Three years on from his cardiac arrest at Euro 2020, Eriksen is back on the big stage at the European Championship and looked in Denmark’s first game of this year’s edition like he is still more than capable of performing at this level.

As well as creating seven chances (three more than any other player at Euro 2024 so far) against Slovenia, the Manchester United midfielder had five shots (the joint most of all players at Euro 2024), also scoring Denmark’s only goal of the game. He completed 88% of his passes despite occupying advanced spaces and won three free-kicks (and we’ve already seen how dangerous Denmark are at dead balls).

Christian Eriksen touches vs Slovenia

One of Southgate’s concerns after the Serbia game may be the out-of-possession discipline and game understanding of Trent Alexander-Arnold – a right-back playing out of position in central midfield. It wasn’t as if Serbia were able to make anything of any deficiencies in England’s game in this part of the pitch, but the Liverpool man was twice caught on the ball, and he won possession just once all game – the lowest of all England outfielders.

Having gone for Alexander-Arnold in midfield, it’s unlikely that Southgate will change his mind so soon, and while there are clear in-possession benefits to having him in midfield, Eriksen might spot an opportunity when his team have the ball.

It’s easy to imagine Eriksen drifting off Alexander-Arnold’s shoulder to receive the ball between the lines and feed balls into Wind or Rasmus Højlund.
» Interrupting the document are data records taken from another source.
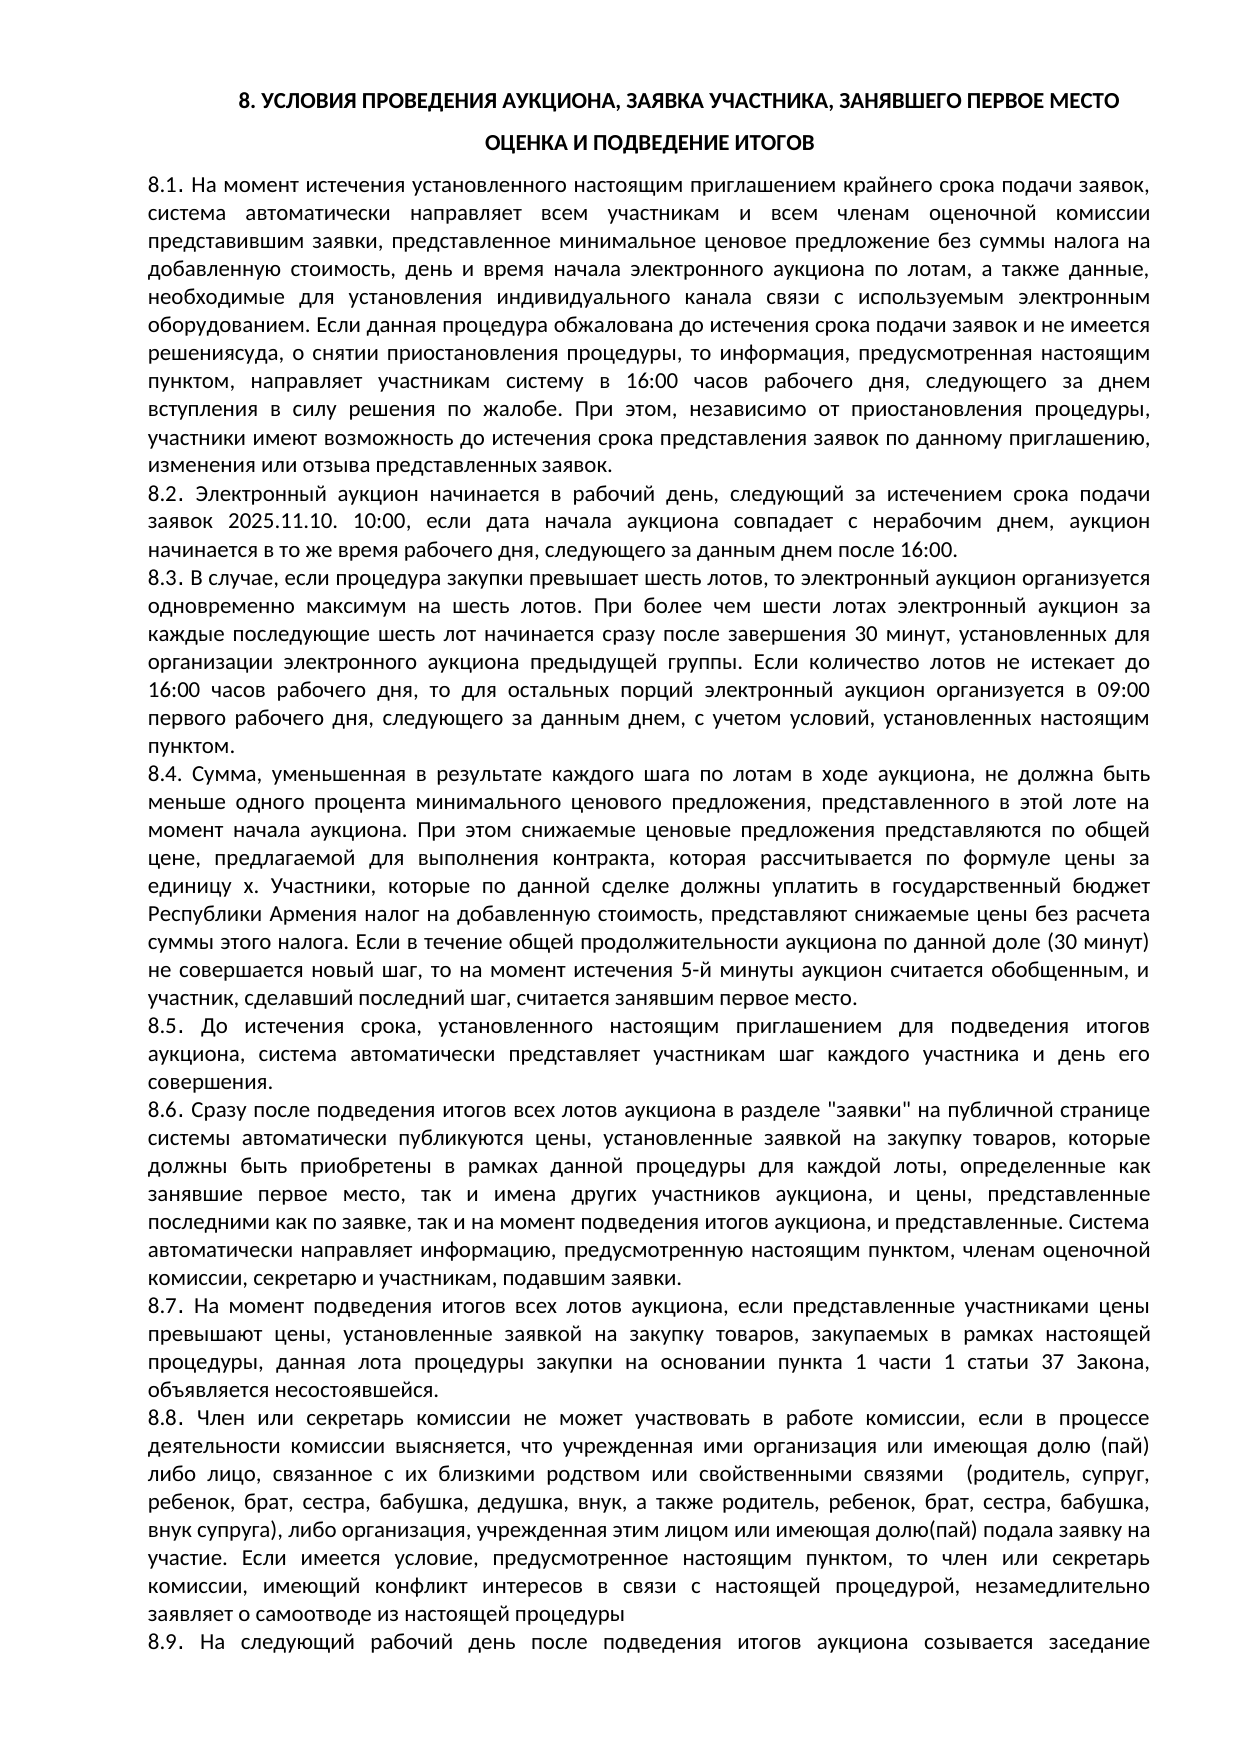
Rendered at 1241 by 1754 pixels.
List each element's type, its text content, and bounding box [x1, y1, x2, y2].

text 8.5․ До истечения срока, установленного настоящим приглашением для подведения итогов аукциона, система автоматически представляет участникам шаг каждого участника и день его совершения. [148, 1011, 1152, 1095]
text 8.3․ В случае, если процедура закупки превышает шесть лотов, то электронный аукцион организуется одновременно максимум на шесть лотов. При более чем шести лотах электронный аукцион за каждые последующие шесть лот начинается сразу после завершения 30 минут, установленных для организации электронного аукциона предыдущей группы. Если количество лотов не истекает до 16:00 часов рабочего дня, то для остальных порций электронный аукцион организуется в 09:00 первого рабочего дня, следующего за данным днем, с учетом условий, установленных настоящим пунктом. [148, 563, 1152, 759]
text 8.1․ На момент истечения установленного настоящим приглашением крайнего срока подачи заявок, система автоматически направляет всем участникам и всем членам оценочной комиссии представившим заявки, представленное минимальное ценовое предложение без суммы налога на добавленную стоимость, день и время начала электронного аукциона по лотам, а также данные, необходимые для установления индивидуального канала связи с используемым электронным оборудованием. Если данная процедура обжалована до истечения срока подачи заявок и не имеется решениясуда, о снятии приостановления процедуры, то информация, предусмотренная настоящим пунктом, направляет участникам систему в 16:00 часов рабочего дня, следующего за днем вступления в силу решения по жалобе. При этом, независимо от приостановления процедуры, участники имеют возможность до истечения срока представления заявок по данному приглашению, изменения или отзыва представленных заявок. [148, 170, 1152, 479]
text 8.7․ На момент подведения итогов всех лотов аукциона, если представленные участниками цены превышают цены, установленные заявкой на закупку товаров, закупаемых в рамках настоящей процедуры, данная лота процедуры закупки на основании пункта 1 части 1 статьи 37 Закона, объявляется несостоявшейся. [148, 1291, 1152, 1403]
text 8.2․ Электронный аукцион начинается в рабочий день, следующий за истечением срока подачи заявок 2025.11.10. 10:00 , если дата начала аукциона совпадает с нерабочим днем, аукцион начинается в то же время рабочего дня, следующего за данным днем после 16:00. [148, 479, 1152, 563]
text 8.8․ Член или секретарь комиссии не может участвовать в работе комиссии, если в процессе деятельности комиссии выясняется, что учрежденная ими организация или имеющая долю (пай) либо лицо, связанное с их близкими родством или свойственными связями (родитель, супруг, ребенок, брат, сестра, бабушка, дедушка, внук, а также родитель, ребенок, брат, сестра, бабушка, внук супруга), либо организация, учрежденная этим лицом или имеющая долю(пай) подала заявку на участие. Если имеется условие, предусмотренное настоящим пунктом, то член или секретарь комиссии, имеющий конфликт интересов в связи с настоящей процедурой, незамедлительно заявляет о самоотводе из настоящей процедуры [148, 1403, 1152, 1627]
text 8.6․ Сразу после подведения итогов всех лотов аукциона в разделе "заявки" на публичной странице системы автоматически публикуются цены, установленные заявкой на закупку товаров, которые должны быть приобретены в рамках данной процедуры для каждой лоты, определенные как занявшие первое место, так и имена других участников аукциона, и цены, представленные последними как по заявке, так и на момент подведения итогов аукциона, и представленные. Система автоматически направляет информацию, предусмотренную настоящим пунктом, членам оценочной комиссии, секретарю и участникам, подавшим заявки. [148, 1095, 1152, 1291]
text 8. УСЛОВИЯ ПРОВЕДЕНИЯ АУКЦИОНА, ЗАЯВКА УЧАСТНИКА, ЗАНЯВШЕГО ПЕРВОЕ МЕСТО ОЦЕНКА И ПОДВЕДЕНИЕ ИТОГОВ [148, 86, 1152, 156]
text 8.4. Сумма, уменьшенная в результате каждого шага по лотам в ходе аукциона, не должна быть меньше одного процента минимального ценового предложения, представленного в этой лоте на момент начала аукциона. При этом снижаемые ценовые предложения представляются по общей цене, предлагаемой для выполнения контракта, которая рассчитывается по формуле цены за единицу x. Участники, которые по данной сделке должны уплатить в государственный бюджет Республики Армения налог на добавленную стоимость, представляют снижаемые цены без расчета суммы этого налога. Если в течение общей продолжительности аукциона по данной доле (30 минут) не совершается новый шаг, то на момент истечения 5-й минуты аукцион считается обобщенным, и участник, сделавший последний шаг, считается занявшим первое место. [148, 759, 1152, 1011]
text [148, 1627, 1152, 1656]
Eriksen played four line-breaking passes against Slovenia, all of which were played in the final third of the pitch.

Christian Eriksen line-breaking passes

Fortunately for England they have one of the best ball-winning midfielders in the world in Declan Rice, and Eriksen will have to be at his very best to escape the Arsenal man’s attentions.

Southgate’s side are rightly favourites going into this game, but having run England close three years ago at Wembley, Denmark have no reason to fear their opponents on Thursday. This one is far from a foregone conclusion.